Whizzing through Inverness

With both wind and tide with us we fairly flew underneath the Kessock bridge, and Stephen found a neat way onto the Caledonian Canal, which probably saved us a good hour of faff. We stopped for the traditional fried breakfast at the Jammy Piece and then set off along the Great Glen with sails going up and down in a light wind which kept shifting direction.

Day 6 saw us journey from close to Invermoriston over to Fort William.  In strong winds on Loch Lochy, my mast foot, which had stayed happily attached for at least a decade, decided to part company from the bottom of my canoe. My bodged repair lasted all of 30 seconds. Liam’s sail ripped in the same gusts. We paddled down the bottom of the River Lochy in gathering gloom, and made our arrival into the Fort in the dark. Stephen’s partner Rosie arrived bearing a new mast foot (thank you Rosie) and Jonny Hawkins joined us with wine. Over an indecent number of burgers Stephen and Liam steered me away from a plan to portage from Loch Etive over into Loch Tulla. It helped that Jonny had done this very portage and described it as “a bit emotional”. I’ve portaged with Jonny before in the Himalaya and know that he has a terminator-like ability to deal with suffering, so it was an easy group decision to change our route.

The next day, strong offshore winds in Loch Leven saw us having to thrash our way up the loch before crossing, to avoid a surprise trip to Ardgour. I was missing my sail as we had some excellent cross wind sailing conditions. An attempt to sail as a raft with Stephen worked surprisingly well, but my plastic gunwales were gradually destroying his beautiful ash ones as the boats ground against each another. I’d just about improvised a downwind solo sail when we met up with Laura (one half of Sea Kayak Oban) and Eve who brought glue to fix the mast foot – thank you both. Favourable wind and tide brought us to one of the nicest camping spots of the whole trip, just around the corner from Port Appin. It was a novelty to be finishing in the light. Not only that; the following day’s tides were only going to work for us if we had a lie-in.  What a great end to the first week.

Week 2

The thing about rivers is that they start in the hills and finish in the sea. So there comes a point where you need to go up and over to get into the next river system. Uphill travel is a whole art in itself. Choosing when to pole, paddle, track, trolley, drag or carry. It’s a really different way to look at the map. A brisk 20km of trolleying on a track or a quiet road is usually way easier than portaging  2km of rugged mountain or boggy moorland. Having efficient systems and being able to swap quickly between them can make hours of difference to a day’s travel.

The start of a hard portage

The next four days saw us travel up the Awe and Orchy, eventually reaching the Tay system at Crianlarich, then uphill again at Killin reaching the Forth system at Kingshouse. This was definitely the crux of the trip. This is one time where a sense of perspective is unhelpful. For me it’s all about putting some podcasts on the mp3 player and just concentrating on the next goal. Promising myself another drink and a piece of one of my many chocolate bars at the top of the next hill. The allegedly indestructible wheels on my trolley began to wear out, as did my feet. Liam made a great call in bringing a pair of trainers along with him for the portage – if I was doing the trip again (which at this stage I have absolutely no desire to do) – I would do the same.

###

Written task 1: Retype the part of the canoe trip account that begins at the words "The next four" and stops after the words "do the same.".
Written task 2: For each statement below, say yes or no to whether it agrees with the canoe trip account, and quote the deciding words from the account. (a) Liam's sail ripped in strong winds on Loch Lochy. (b) The group carried out the portage from Loch Etive into Loch Tulla. (c) The group reached the Forth system at Crianlarich.

Data segment:

###

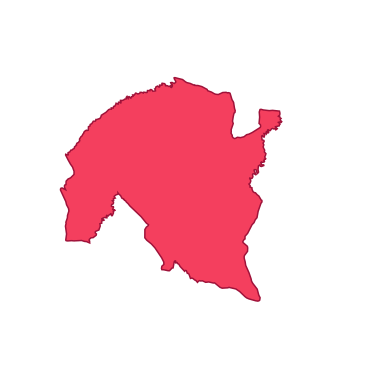 the district of Thaba-Tseka, Thaba-Tseka, Lesotho, rotated 310°
{"feature_id": "5366337B12676471094494", "entity_name": "Thaba-Tseka", "entity_type": "district", "adm_level": 2, "iso_a3": "LSO", "parent_name": "Lesotho", "parent_adm1": "Thaba-Tseka", "projection": "equal_earth", "projection_center": [28.592, -29.521], "detail": "fine", "context": "isolated", "style": "filled", "palette": "rose", "viewbox_px": 384, "rotation_deg": 310, "n_neighbors": 0, "source": "geoboundaries", "source_scale": "gbopen_adm2", "svg_char_len": 6025}
<svg xmlns="http://www.w3.org/2000/svg" viewBox="0 0 384 384"><g transform="rotate(310 192 192)"><path d="M310.2,207.0L306.3,201.2L304.0,198.9L300.7,193.9L299.7,191.7L298.9,191.1L296.5,192.1L292.8,195.7L287.6,199.3L287.5,201.2L286.5,202.3L285.4,202.8L276.3,199.9L272.9,198.4L271.0,197.0L267.7,196.3L264.8,194.2L263.1,191.6L261.0,190.8L260.2,190.1L260.0,188.6L260.4,187.1L261.3,186.4L262.2,184.0L263.1,183.6L265.0,181.9L270.9,179.6L272.3,177.5L276.3,175.1L279.4,173.5L280.5,173.8L282.1,172.8L283.4,170.8L287.4,166.2L288.5,163.2L292.1,157.7L292.0,157.0L291.4,155.9L290.8,155.6L290.3,154.1L288.0,151.6L283.6,149.5L282.1,147.3L281.6,145.8L281.1,142.8L279.7,138.9L280.3,137.6L279.1,131.8L277.4,128.1L276.0,126.4L275.7,125.2L275.3,125.3L274.0,120.8L272.5,117.8L272.2,116.2L272.1,112.5L268.6,105.3L267.9,104.9L267.3,105.7L266.3,108.4L265.5,109.0L263.7,108.6L263.1,106.3L262.1,105.4L261.4,106.6L261.5,107.9L261.2,108.3L260.2,109.0L258.9,109.1L258.6,108.4L258.7,108.0L259.8,107.4L258.0,106.5L257.6,104.8L256.4,103.4L257.1,102.8L257.4,101.4L256.1,99.2L255.4,99.4L255.1,100.1L254.5,100.3L253.1,98.5L252.0,99.6L251.4,99.5L251.1,99.1L251.2,97.7L249.5,96.8L247.4,97.5L247.0,97.2L246.5,98.5L246.0,99.0L244.0,97.3L244.4,95.6L244.1,94.6L243.0,94.2L242.6,94.6L241.1,92.7L239.4,93.6L238.9,93.2L237.5,90.9L236.5,91.1L236.1,89.6L235.0,88.2L234.4,88.5L233.5,88.3L232.3,87.5L231.8,85.7L231.4,85.2L229.3,85.5L228.2,84.2L227.6,85.3L227.0,85.2L226.1,84.3L224.6,84.8L224.4,83.7L224.7,82.6L224.4,82.3L222.7,82.9L223.5,80.8L222.2,80.8L221.2,81.8L219.8,80.7L218.5,80.5L217.3,79.7L216.2,78.3L215.8,78.5L215.4,79.8L214.4,80.2L214.0,78.3L213.5,78.0L211.8,78.9L211.2,76.8L209.6,77.5L209.0,77.4L208.0,77.7L207.2,76.9L205.7,77.7L204.6,76.2L204.2,76.8L203.6,77.0L202.8,75.9L201.5,75.2L197.8,74.9L192.5,73.2L191.4,73.8L189.2,74.2L186.1,72.3L185.8,71.8L184.4,72.4L183.9,72.2L182.8,70.9L179.9,71.3L178.3,70.6L177.0,71.4L175.5,70.7L172.7,72.8L171.6,72.0L171.4,71.3L169.4,70.7L168.2,70.8L167.3,71.3L166.0,71.2L164.5,71.7L162.9,71.4L160.2,71.8L159.1,73.1L158.4,72.9L157.2,73.2L155.5,72.5L154.1,72.8L153.7,73.4L151.0,73.0L149.6,73.8L148.0,73.1L146.8,73.0L146.2,72.3L144.1,72.6L142.6,71.8L142.0,72.0L141.1,73.2L140.6,73.2L139.7,71.0L139.1,71.4L136.9,76.6L135.2,81.1L134.3,84.5L132.0,88.4L129.6,90.3L124.8,89.9L122.3,88.7L119.4,88.6L116.6,90.7L115.7,90.1L114.7,90.3L113.6,91.4L112.5,93.7L111.6,89.9L110.7,89.2L109.7,89.4L108.9,90.1L103.6,101.4L101.6,104.1L100.0,108.0L98.3,109.9L94.0,111.7L92.0,113.2L87.8,114.8L87.0,115.7L84.5,117.0L79.2,122.9L74.0,126.2L73.8,126.9L74.6,128.2L77.3,131.0L78.7,133.0L83.9,138.6L85.1,141.5L86.2,143.1L87.2,146.4L88.7,145.0L88.9,144.2L89.8,143.8L92.0,144.1L93.5,145.6L97.2,146.4L98.4,145.8L98.5,144.2L99.1,143.6L100.2,143.6L103.0,145.1L106.9,143.6L108.5,141.8L110.1,142.9L111.7,141.4L113.9,142.7L114.1,142.0L113.0,141.1L113.3,140.2L113.7,140.1L116.1,141.2L117.5,143.4L118.3,142.9L118.4,141.9L119.3,141.7L119.9,143.3L121.3,143.2L122.2,143.7L123.0,143.6L123.3,143.8L123.1,144.4L122.5,144.8L122.2,145.6L122.4,146.0L122.9,146.1L125.5,145.3L126.6,144.1L128.4,144.8L128.6,144.0L127.8,143.1L127.7,142.5L130.0,141.6L130.2,141.2L129.4,140.1L129.4,139.2L130.8,138.5L131.9,139.2L133.0,139.0L133.9,138.3L134.1,136.6L135.4,137.3L136.3,136.1L136.6,136.1L138.0,137.1L138.4,135.4L138.9,135.2L141.1,135.7L142.5,136.6L143.1,136.5L143.7,135.9L143.4,137.3L143.3,139.7L142.2,142.3L142.7,143.6L142.4,144.2L142.7,144.8L142.2,145.6L142.6,146.7L142.1,148.1L142.0,150.5L141.4,153.2L140.4,168.9L138.8,177.2L139.0,179.7L138.2,180.1L135.7,179.6L133.0,180.0L126.6,185.3L126.0,188.3L126.1,194.4L125.4,199.5L122.1,211.0L120.2,215.4L118.4,217.0L115.8,216.6L113.9,217.7L113.1,218.8L114.3,220.4L116.4,224.4L117.3,225.4L120.9,225.6L121.7,226.3L127.0,223.3L127.9,223.1L128.5,223.6L127.6,224.2L127.3,225.2L128.2,225.3L128.4,226.0L127.9,226.8L128.2,228.4L127.3,230.8L126.5,237.3L127.5,237.2L128.1,238.2L126.7,240.7L127.1,241.0L127.1,242.5L124.8,246.4L125.9,247.1L126.4,248.6L126.3,250.5L126.7,251.6L126.3,254.3L127.8,254.3L129.0,254.8L129.5,256.0L130.6,256.9L131.6,260.5L133.9,262.7L136.0,266.9L136.9,267.7L137.0,274.8L137.7,276.9L141.7,281.1L142.7,281.6L145.9,287.9L146.4,292.6L145.9,299.8L146.0,301.9L146.7,304.3L149.6,310.7L150.7,312.5L151.6,313.2L152.7,313.4L154.8,312.1L155.9,309.5L159.5,304.4L161.1,297.2L162.0,294.9L163.5,293.0L166.8,287.5L170.3,280.3L172.6,277.7L174.8,274.6L176.0,273.5L177.1,273.0L182.2,272.7L185.0,270.6L186.0,269.3L186.1,263.6L186.7,262.8L189.3,262.4L190.1,262.8L192.1,261.1L196.0,261.2L205.6,259.0L208.4,259.2L211.4,258.3L214.1,258.3L219.7,255.1L227.6,252.1L229.3,252.0L230.2,251.3L230.5,250.8L230.3,250.2L231.9,245.8L231.8,243.6L232.2,241.2L231.6,240.0L231.5,238.5L232.7,236.2L233.8,235.2L233.1,233.1L234.1,232.7L234.7,230.5L235.8,230.8L237.8,230.2L238.7,229.4L239.4,227.5L239.8,227.3L240.4,228.7L241.1,229.2L242.8,228.9L244.1,227.3L244.9,227.0L245.9,227.8L246.2,229.8L246.8,229.8L247.5,227.1L248.6,225.5L249.2,225.4L250.1,226.5L250.1,227.2L249.0,228.3L248.4,230.3L250.0,230.2L251.7,228.1L254.7,226.1L256.3,226.6L255.7,227.8L256.2,228.8L258.4,230.0L258.8,229.6L258.7,229.2L258.0,228.7L257.8,227.6L258.8,225.8L259.6,225.8L259.9,226.8L261.5,228.0L261.8,228.0L262.1,226.9L262.8,227.0L263.5,226.4L264.2,227.2L264.5,227.2L265.0,227.0L265.1,225.9L265.9,225.0L266.9,224.9L268.9,224.0L269.2,221.7L270.8,220.7L271.6,218.7L272.3,217.5L274.3,216.7L275.1,215.0L277.0,214.8L277.4,214.4L277.7,213.9L277.0,212.1L279.5,209.5L280.1,209.4L280.5,209.7L280.2,211.3L280.4,211.9L282.0,211.3L283.0,209.5L284.0,210.8L283.9,211.7L284.8,211.6L285.3,211.1L285.5,210.3L286.2,210.2L286.6,210.6L286.2,212.1L286.5,212.5L286.8,212.5L288.0,210.1L288.5,210.1L288.8,210.6L288.8,212.1L289.4,212.5L291.5,212.3L292.4,212.8L293.0,214.4L294.3,214.8L294.5,215.1L293.5,216.1L294.1,216.5L295.4,216.6L295.4,214.7L295.7,214.0L298.8,216.3L299.6,215.8L300.7,215.8L300.9,213.4L301.8,213.9L302.7,215.6L303.6,215.5L303.7,213.9L304.4,212.9L305.6,212.9L305.4,211.9L306.2,210.6L305.5,209.8L305.5,209.4L307.5,209.7L308.9,208.7L310.2,207.0Z" fill="#f43f5e" stroke="#9f1239" stroke-width="1.5"/></g></svg>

###

Final answer 1:
The next four days saw us travel up the Awe and Orchy, eventually reaching the Tay system at Crianlarich, then uphill again at Killin reaching the Forth system at Kingshouse. This was definitely the crux of the trip. This is one time where a sense of perspective is unhelpful. For me it’s all about putting some podcasts on the mp3 player and just concentrating on the next goal. Promising myself another drink and a piece of one of my many chocolate bars at the top of the next hill. The allegedly indestructible wheels on my trolley began to wear out, as did my feet. Liam made a great call in bringing a pair of trainers along with him for the portage – if I was doing the trip again (which at this stage I have absolutely no desire to do) – I would do the same.

Final answer 2:
(a) Yes: "In strong winds on Loch Lochy" … "Liam’s sail ripped in the same gusts."
(b) No: "it was an easy group decision to change our route."
(c) No: "eventually reaching the Tay system at Crianlarich"